The contrast is the heart of the tension. Some internet commenters accused Rodrigo of sexualizing herself and promoting “pedo core” by wearing a covered-up, vintage-inspired babydoll silhouette. Rodrigo rejected that framing, saying she had no intention of looking “sexy” and that it was wrong to make her, or any woman, responsible for how a man might interpret her clothing. “You shouldn’t be responsible for some guy sexualizing you in a way that was never your intention,” she said.
She framed her choices as part of a lineage of artists and influences. Citing Kathleen Hanna and Courtney Love as style inspirations and pointing to punk and rock aesthetics, Rodrigo said she was drawing from musicians who have long used youthful, subversive looks in performance. “If we start dressing in a way that’s driven by fear of how someone else might interpret it, I think we’re losing the plot,” she said.
Rodrigo also described a protective impulse: “I’m just very protective of younger women and girls, and I don’t ever want them to be fed that rhetoric.” The performer wore a blue babydoll dress in the “Drop Dead” music video and a pink flouncy dress for the album’s cover, choices that became part of the online argument over intent and interpretation.

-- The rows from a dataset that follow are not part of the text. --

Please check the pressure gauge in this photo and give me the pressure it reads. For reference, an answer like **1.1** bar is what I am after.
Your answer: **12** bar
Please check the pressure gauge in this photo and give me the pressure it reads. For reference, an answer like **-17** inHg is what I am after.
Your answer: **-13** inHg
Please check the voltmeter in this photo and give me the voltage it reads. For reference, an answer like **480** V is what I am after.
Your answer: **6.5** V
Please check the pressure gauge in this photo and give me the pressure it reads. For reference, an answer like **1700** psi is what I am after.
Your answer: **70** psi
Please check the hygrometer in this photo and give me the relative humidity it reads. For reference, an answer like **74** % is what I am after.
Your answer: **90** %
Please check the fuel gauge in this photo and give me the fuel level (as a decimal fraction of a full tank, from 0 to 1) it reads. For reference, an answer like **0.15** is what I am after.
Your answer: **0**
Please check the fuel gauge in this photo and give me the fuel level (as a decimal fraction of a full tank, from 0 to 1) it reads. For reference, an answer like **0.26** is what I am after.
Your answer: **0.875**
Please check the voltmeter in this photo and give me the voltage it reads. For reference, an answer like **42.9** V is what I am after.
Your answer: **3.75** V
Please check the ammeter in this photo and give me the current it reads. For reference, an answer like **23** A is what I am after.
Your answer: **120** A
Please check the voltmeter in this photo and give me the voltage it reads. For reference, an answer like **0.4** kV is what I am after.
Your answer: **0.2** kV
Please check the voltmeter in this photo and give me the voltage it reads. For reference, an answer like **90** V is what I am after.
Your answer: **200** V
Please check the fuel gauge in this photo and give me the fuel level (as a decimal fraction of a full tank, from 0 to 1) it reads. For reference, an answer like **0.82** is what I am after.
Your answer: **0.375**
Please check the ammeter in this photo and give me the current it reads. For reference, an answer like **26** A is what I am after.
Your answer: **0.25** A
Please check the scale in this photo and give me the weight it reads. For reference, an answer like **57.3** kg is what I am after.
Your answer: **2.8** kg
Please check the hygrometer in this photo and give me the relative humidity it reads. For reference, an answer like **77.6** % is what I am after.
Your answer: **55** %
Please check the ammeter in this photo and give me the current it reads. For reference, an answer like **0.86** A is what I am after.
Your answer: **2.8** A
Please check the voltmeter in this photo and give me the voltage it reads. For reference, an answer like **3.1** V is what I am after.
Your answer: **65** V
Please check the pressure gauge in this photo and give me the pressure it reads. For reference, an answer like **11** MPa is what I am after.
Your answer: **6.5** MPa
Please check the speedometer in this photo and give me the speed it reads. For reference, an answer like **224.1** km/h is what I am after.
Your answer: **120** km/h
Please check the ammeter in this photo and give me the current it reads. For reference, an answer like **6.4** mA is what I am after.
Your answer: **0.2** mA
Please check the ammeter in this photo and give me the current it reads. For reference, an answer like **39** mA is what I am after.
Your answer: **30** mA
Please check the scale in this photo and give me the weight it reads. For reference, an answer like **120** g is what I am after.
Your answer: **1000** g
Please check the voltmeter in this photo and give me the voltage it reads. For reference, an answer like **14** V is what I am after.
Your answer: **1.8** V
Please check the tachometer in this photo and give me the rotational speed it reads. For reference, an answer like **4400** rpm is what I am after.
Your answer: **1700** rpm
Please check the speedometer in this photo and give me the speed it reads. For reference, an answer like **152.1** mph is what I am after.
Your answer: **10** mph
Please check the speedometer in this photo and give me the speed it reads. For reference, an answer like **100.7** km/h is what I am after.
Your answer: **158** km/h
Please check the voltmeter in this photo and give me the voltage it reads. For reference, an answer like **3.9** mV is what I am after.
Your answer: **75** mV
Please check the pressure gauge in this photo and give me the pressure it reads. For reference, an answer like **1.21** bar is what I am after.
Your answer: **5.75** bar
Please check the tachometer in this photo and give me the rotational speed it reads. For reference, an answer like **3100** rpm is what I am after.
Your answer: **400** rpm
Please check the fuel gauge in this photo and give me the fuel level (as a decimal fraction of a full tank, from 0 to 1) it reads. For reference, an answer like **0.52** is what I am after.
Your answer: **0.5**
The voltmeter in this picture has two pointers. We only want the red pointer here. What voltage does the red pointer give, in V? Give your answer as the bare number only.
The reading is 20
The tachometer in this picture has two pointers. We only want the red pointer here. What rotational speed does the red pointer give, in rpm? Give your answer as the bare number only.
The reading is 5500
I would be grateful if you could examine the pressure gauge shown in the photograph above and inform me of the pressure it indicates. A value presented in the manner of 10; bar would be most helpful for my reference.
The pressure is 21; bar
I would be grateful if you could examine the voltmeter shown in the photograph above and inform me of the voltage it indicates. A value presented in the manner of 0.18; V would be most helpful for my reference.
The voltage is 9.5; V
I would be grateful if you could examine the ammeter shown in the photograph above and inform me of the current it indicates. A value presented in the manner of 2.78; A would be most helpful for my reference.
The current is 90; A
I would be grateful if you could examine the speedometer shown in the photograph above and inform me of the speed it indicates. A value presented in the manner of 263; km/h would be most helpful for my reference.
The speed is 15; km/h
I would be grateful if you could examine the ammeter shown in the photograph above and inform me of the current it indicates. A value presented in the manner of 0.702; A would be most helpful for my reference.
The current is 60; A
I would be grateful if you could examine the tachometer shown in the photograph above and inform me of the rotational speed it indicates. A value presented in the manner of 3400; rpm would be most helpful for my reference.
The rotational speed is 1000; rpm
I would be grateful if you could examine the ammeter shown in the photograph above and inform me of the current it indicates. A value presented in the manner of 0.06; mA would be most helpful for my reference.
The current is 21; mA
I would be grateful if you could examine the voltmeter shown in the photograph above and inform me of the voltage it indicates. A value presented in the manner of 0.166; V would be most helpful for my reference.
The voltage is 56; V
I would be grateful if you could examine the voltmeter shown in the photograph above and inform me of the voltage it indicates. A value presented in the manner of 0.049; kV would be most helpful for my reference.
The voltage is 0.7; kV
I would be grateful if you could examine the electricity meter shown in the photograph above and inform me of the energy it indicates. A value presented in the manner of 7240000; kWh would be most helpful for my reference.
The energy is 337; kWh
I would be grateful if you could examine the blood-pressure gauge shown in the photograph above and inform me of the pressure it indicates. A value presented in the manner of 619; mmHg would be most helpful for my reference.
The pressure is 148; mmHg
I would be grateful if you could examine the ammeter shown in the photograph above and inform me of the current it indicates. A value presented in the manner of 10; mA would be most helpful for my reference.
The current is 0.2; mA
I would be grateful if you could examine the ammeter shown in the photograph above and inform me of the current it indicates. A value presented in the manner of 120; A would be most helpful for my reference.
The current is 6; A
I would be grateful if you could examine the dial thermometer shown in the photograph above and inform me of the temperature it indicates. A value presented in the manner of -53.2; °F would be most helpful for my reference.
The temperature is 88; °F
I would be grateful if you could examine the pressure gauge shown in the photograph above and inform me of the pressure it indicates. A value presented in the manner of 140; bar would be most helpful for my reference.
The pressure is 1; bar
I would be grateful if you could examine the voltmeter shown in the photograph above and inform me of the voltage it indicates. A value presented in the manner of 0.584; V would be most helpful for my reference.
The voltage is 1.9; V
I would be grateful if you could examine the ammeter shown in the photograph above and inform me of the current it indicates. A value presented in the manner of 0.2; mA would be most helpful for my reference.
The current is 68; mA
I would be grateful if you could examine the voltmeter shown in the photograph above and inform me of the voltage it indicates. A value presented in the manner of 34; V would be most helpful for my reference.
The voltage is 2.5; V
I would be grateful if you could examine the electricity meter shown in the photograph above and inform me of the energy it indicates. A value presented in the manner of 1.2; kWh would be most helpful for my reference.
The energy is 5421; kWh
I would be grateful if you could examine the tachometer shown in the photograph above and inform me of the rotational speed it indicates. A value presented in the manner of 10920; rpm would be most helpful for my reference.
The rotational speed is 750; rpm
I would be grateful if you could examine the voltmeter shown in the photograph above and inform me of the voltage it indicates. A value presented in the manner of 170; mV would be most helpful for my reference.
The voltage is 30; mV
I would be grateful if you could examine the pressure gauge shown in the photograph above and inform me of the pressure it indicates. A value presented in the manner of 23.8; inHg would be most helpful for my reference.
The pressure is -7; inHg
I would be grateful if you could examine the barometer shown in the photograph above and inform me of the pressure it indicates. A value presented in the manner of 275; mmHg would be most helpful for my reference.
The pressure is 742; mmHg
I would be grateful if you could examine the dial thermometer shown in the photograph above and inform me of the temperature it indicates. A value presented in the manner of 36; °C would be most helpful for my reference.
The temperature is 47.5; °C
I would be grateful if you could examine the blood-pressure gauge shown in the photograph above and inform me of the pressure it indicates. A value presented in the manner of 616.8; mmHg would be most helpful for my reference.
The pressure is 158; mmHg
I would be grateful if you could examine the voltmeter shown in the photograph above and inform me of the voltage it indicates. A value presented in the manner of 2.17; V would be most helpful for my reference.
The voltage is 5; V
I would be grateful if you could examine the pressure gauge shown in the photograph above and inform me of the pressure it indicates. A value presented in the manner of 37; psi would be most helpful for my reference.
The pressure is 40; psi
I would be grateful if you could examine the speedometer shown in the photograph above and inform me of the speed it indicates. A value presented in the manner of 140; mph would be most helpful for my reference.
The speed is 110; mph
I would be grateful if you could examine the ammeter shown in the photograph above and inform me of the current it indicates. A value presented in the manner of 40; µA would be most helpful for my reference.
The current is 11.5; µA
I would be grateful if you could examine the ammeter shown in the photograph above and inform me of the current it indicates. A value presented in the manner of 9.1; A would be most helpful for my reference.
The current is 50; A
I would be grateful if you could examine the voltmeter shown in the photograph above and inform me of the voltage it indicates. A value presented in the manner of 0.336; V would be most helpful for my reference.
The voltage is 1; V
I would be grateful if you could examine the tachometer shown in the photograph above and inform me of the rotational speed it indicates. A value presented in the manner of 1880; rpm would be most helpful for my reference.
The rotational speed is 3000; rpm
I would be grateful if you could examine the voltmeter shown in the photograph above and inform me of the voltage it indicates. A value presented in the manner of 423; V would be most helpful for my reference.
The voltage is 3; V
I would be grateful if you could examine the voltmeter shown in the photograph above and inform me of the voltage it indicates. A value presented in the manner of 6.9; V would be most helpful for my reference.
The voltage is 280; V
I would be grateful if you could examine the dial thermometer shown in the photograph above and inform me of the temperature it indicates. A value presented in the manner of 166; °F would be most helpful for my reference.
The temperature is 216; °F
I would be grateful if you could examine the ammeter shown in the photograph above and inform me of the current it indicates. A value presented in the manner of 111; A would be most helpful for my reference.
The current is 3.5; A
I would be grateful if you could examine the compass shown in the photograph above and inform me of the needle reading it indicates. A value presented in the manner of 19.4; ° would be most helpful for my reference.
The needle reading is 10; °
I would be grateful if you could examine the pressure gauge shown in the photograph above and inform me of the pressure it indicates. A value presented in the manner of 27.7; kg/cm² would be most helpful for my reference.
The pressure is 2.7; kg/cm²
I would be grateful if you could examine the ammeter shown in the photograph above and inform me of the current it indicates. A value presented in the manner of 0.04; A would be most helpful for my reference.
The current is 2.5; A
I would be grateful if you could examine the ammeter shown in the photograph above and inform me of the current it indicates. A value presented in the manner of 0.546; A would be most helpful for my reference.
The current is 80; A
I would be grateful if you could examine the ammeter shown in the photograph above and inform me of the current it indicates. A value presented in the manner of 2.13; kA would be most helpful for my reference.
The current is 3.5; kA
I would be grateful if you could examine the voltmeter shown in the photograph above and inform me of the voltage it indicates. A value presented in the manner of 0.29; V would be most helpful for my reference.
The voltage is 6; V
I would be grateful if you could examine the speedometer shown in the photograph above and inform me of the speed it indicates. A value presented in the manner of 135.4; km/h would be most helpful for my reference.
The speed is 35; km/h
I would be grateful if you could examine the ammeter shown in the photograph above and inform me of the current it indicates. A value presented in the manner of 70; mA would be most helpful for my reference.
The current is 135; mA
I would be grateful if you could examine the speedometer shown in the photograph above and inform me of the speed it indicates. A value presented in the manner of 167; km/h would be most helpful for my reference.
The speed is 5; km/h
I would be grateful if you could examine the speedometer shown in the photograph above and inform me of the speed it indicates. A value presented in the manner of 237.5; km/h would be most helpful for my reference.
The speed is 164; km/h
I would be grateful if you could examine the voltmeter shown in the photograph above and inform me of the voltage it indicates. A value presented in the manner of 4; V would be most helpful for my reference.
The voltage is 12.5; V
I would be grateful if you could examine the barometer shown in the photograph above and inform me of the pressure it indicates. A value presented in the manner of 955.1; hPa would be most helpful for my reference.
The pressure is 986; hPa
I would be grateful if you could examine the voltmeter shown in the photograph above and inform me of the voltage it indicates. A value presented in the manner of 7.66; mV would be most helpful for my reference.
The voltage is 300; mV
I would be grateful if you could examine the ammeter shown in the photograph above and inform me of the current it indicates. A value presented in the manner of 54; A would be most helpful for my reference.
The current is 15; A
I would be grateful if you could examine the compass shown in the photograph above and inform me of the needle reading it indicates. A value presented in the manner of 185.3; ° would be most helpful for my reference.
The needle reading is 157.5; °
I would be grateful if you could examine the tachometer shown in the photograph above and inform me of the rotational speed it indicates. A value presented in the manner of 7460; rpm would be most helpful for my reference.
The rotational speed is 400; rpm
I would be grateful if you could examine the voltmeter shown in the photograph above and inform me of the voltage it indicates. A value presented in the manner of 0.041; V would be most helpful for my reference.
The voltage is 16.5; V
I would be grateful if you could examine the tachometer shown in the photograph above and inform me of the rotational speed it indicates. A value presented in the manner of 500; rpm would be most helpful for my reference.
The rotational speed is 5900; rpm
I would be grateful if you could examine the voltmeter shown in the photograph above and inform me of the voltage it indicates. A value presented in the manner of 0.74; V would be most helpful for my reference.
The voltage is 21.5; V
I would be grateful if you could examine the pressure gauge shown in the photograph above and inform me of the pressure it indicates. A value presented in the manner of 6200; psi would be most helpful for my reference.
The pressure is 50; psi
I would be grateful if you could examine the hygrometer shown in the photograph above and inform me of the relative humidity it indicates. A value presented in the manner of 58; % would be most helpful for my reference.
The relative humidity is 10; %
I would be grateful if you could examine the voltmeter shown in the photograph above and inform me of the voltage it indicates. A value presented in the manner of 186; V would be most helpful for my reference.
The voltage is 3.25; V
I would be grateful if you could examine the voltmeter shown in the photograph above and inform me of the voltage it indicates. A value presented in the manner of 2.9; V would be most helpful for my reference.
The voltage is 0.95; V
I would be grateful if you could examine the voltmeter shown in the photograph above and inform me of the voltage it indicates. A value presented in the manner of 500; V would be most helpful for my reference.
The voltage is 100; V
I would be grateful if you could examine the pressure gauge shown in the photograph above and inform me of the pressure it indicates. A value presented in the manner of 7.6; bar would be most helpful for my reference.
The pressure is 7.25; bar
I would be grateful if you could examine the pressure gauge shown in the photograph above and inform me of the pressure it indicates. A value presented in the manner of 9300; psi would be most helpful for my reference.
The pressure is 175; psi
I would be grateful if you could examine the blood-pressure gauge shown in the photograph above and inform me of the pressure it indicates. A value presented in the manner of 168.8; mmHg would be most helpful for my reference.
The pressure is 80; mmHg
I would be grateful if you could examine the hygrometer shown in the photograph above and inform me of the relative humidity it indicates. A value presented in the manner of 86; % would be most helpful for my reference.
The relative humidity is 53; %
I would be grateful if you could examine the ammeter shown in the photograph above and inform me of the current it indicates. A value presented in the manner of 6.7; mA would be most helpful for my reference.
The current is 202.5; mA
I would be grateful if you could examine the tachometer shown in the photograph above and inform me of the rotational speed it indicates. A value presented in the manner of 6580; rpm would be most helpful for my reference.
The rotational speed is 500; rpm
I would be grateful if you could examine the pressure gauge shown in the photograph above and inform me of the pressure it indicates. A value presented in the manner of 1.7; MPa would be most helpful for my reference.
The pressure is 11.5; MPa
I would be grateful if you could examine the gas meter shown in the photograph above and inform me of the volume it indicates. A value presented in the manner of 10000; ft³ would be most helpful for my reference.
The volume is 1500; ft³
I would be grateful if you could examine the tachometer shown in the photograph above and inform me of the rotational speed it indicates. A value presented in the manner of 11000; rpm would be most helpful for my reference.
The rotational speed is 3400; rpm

For now, Rodrigo’s message is plain and resolute. She said the backlash has upset her, but she tied that upset to a conclusion about public conversation and responsibility: critics who read a covered-up, vintage-inspired dress as sexualized are reflecting a cultural problem, not a problem with her wardrobe. Given her insistence that she felt “cool and comfortable” and her stated inspirations, the evidence in her remarks points to one clear outcome — Rodrigo will press on with the aesthetic and the promotional work for her June 12 album rather than let the criticism reshape how she presents herself onstage.